The Biden administration acknowledged there were legal errors with the subsistence and National Historical Preservation Act processes for the Ambler Road, but failed to acknowledge the full and long list of legal problems with the Interior Department’s approval process. The Biden administration also only agreed to suspend the right-of-way permits while fixing the limited number of errors it acknowledged, but refused to revoke the permits.
This means the applicant, the Alaska Industrial Development and Export Authority, can continue funding and working on the project with outside corporate mining interests.
“While we appreciate that Interior acknowledged the legal problems with the prior administration’s analysis of impacts to subsistence and cultural resources, it is hugely troubling that it ignored a number of fundamental legal violations, and is nevertheless allowing AIDEA to keep its permits,” said Suzanne Bostrom, senior staff attorney with Trustees for Alaska in a press release. “This project never should have been authorized in the first place, and the agencies can’t fix their broken analysis by papering over their mistakes after the fact. This administration should be prioritizing the health of communities and the Arctic, not politics and profits for outside corporations.”
Interior essentially wants to try to correct select deficiencies in its review after the fact, as if putting a Band-Aid on a deep tissue problem.
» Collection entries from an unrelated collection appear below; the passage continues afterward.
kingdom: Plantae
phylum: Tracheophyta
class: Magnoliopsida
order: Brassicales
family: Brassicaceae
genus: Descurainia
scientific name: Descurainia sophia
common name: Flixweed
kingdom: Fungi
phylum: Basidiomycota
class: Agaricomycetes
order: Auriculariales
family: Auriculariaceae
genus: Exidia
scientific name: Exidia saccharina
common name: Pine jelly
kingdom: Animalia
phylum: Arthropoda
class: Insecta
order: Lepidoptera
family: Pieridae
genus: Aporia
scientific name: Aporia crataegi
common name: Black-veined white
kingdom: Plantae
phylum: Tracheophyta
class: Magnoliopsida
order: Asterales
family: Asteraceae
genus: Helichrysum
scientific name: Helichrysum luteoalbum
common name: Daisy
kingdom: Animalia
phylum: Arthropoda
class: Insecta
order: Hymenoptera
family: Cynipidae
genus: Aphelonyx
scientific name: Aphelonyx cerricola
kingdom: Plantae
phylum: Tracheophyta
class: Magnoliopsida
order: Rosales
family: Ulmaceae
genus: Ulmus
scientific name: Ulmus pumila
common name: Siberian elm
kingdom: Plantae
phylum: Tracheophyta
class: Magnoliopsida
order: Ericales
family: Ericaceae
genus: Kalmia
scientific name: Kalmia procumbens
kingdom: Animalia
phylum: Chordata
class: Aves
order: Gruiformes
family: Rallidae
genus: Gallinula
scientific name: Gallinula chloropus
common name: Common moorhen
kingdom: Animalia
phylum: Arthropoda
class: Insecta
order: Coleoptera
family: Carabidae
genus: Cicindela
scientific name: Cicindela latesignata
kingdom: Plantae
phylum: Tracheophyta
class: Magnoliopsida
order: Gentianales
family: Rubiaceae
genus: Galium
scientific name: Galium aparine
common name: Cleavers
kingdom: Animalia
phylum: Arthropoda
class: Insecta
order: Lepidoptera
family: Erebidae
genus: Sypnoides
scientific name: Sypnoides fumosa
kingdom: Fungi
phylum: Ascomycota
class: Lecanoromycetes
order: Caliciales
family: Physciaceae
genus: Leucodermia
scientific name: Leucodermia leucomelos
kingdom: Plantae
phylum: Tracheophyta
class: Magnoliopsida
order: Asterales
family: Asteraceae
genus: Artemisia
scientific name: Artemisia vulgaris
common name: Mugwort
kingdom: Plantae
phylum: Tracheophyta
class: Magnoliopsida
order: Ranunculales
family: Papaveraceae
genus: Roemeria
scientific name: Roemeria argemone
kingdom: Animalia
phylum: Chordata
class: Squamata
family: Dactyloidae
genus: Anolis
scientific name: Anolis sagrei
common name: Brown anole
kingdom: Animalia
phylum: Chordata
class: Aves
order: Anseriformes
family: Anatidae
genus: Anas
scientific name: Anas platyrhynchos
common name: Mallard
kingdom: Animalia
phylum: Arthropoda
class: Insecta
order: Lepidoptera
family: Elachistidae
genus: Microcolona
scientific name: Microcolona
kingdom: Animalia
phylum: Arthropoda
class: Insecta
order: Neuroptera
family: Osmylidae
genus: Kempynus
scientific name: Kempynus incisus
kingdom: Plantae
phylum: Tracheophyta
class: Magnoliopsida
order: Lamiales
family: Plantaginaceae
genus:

It also entirely ignores the numerous other legal issues raised by plaintiff groups, such as failing to follow laws meant to protect our lands, air and water.
Multiple lawsuits, many legal flaws
We and the Western Mining Action Project took multiple agencies to court on behalf of 11 clients in 2020, charging Interior agencies and the Corps of Engineers with violating the law when approving the Ambler project based on an inaccurate and inadequate environmental review.
A separate lawsuit filed by five Alaska Native villages and the Tanana Chiefs Conference also challenged a number of legal violations that occurred when agencies authorized the Ambler Road, including failing to meaningfully analyze the impacts to tribes and subsistence.
The Biden administration later requested multiple stays in the case, and now acknowledges that there were issues with its analysis of subsistence and cultural resource impacts while nonetheless asking the court to allow the applicant, the Alaska Industrial Development and Export Authority, to keep its permits for the project during the government’s reconsideration of some environmental impacts.
A statement issued by TCC thanked agencies for acknowledging significant legal defects in the decisions to approve the Ambler Road and urging the state of Alaska to drop the road proposal. “The 200+ mile Ambler road represents a fundamental threat to our people, our subsistence way of life and our cultural resources,” said Brian Ridley, TCC President. “We appreciate that the federal government recognized the flaws in the previous administration’s decisions to permit the road. We believe any objective review of the full impacts of this project, including the mining that it would facilitate, would demonstrate that constructing this road through the heart of our traditional lands would be a terrible idea. We urge the State of Alaska to drop the road proposal altogether.”
The court has not yet ruled on Interior’s request. Our fight to stop the Ambler Road is far from over.